Mother Nature can be a cruel partner.
She'll blow in and bless the backcountry mountains with powder enticing the adventure seeker in all of us to strike out and play.
Then in the same breath the very veil she coats our playground with will, with raging force, become a tomb or a weapon of death.
I've lost count now of how many times I have written about those taken in the backcountry, how many mothers, fathers, sisters, brothers and friends I have interviewed about those lost.
They always seem to be the "good ones, dying doing something they loved" — a comfort for some I suppose.
Each and every year newsrooms wait for the news of the first avalanche death in B.C. It seems as inevitable as the very snow, which is always the precursor to the story.
What, I wondered last Friday as I worked to find out more about Whistler's first avalanche death victim Duncan MacKenzie, would it be like for just one year not to have to write this story.
Not to try and second-guess why these vivacious lovers of nature push the limit too far and pay with their lives.
Not to try and imagine what it must be like for our RCMP officers to tell the family a thousand miles away that a loved one is dead.
Not to try and understand why our search and rescue volunteers push their own safety boundaries in an effort to reach someone who needs them before darkness falls.

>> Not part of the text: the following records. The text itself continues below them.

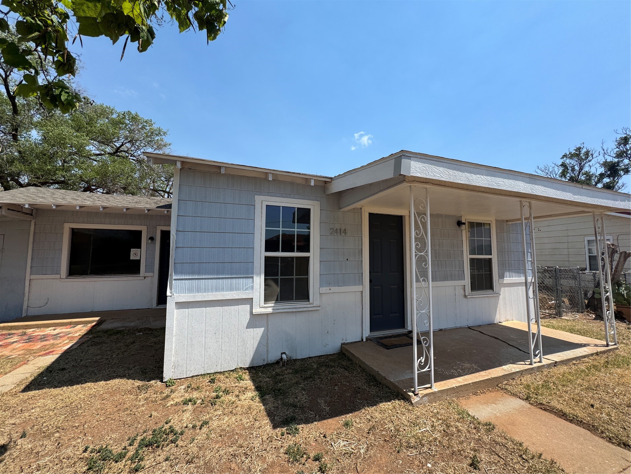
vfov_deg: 85.7
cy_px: 237
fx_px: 255
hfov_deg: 102.1
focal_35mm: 14
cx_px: 316
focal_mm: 2.22
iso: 50
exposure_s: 1/1832
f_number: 2.2
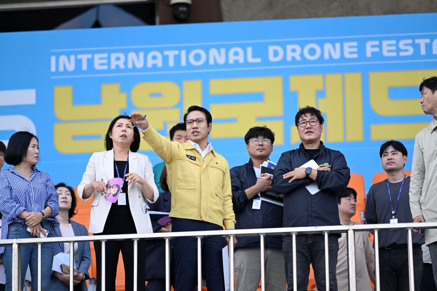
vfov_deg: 7.2
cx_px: 218
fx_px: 2305
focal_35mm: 190
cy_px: 146
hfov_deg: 10.8
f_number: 3.2
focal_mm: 190
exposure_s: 1/500
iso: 250
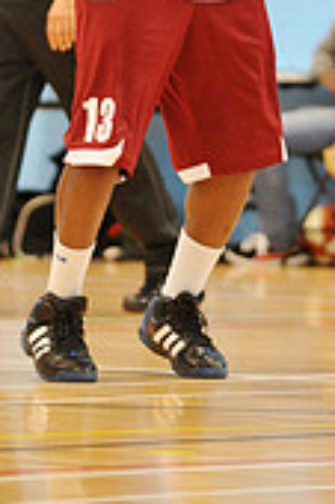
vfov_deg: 4.6
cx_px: 197
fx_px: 6280
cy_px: -65
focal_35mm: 449
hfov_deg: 3.1
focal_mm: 170
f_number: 2.8
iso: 8000
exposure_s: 1/400
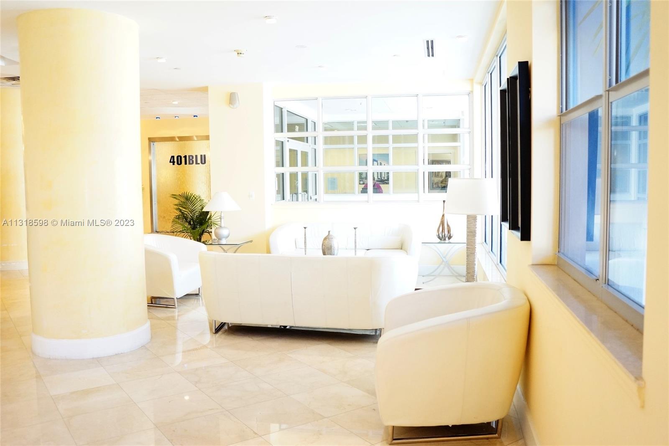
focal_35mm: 30
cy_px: 223
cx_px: 334
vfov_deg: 43.6
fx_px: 557
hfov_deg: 61.9
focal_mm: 20
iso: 1600
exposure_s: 1/60
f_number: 3.2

Last year Whistler Search and Rescue went out more than 30 times with March being the busiest month. The calls involved 42 missing people and search and rescue consumed more than 1,283 hours of volunteer time. Helicopters were used in 23 of those searches. The most common demographic for searches were males aged 18 to 29, though there was an increase in the number of women and older people requiring rescues as well.
If the provincial government were to replace the volunteer SAR resources across B.C. it is estimated that it would cost in excess of $5 million in direct annual salary dollars.
There is no doubt that more and more people are heading into the backcountry to recreate and that is a great thing. It also partly explains why rescue numbers have climbed provincially. British Columbia is one of the most beautiful places on earth so it is easy to understand the draw it has on those of us who long for nature without the stamp of civilization.
But surely there must be a responsibility upon all those who head out of bounds to be able look after themselves, be able to self-rescue and to make decisions that do not put lives at risk.